| Task |
Look at each line of the records and count those with "détruire" in them. Please answer with the count alone.

| Data shown |
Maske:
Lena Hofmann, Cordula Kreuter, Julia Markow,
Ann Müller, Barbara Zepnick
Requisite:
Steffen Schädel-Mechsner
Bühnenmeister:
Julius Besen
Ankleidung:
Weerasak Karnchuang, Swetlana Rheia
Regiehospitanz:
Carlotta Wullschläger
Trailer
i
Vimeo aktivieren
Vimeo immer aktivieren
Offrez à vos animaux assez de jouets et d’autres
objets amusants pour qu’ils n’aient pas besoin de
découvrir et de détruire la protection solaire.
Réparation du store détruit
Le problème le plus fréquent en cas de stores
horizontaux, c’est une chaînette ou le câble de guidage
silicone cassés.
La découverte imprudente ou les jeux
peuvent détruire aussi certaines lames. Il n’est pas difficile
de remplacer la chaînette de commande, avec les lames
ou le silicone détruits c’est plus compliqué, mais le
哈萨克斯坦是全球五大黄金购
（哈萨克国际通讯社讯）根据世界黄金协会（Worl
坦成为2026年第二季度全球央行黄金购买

* * *

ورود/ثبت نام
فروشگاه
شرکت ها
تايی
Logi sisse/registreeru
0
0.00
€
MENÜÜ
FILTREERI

==

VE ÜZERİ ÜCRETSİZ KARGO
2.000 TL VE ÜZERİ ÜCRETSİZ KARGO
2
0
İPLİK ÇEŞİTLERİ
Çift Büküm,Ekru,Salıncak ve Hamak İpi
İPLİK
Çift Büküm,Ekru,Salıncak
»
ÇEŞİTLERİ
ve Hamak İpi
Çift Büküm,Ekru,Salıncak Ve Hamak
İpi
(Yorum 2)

| Output of the exercise |
2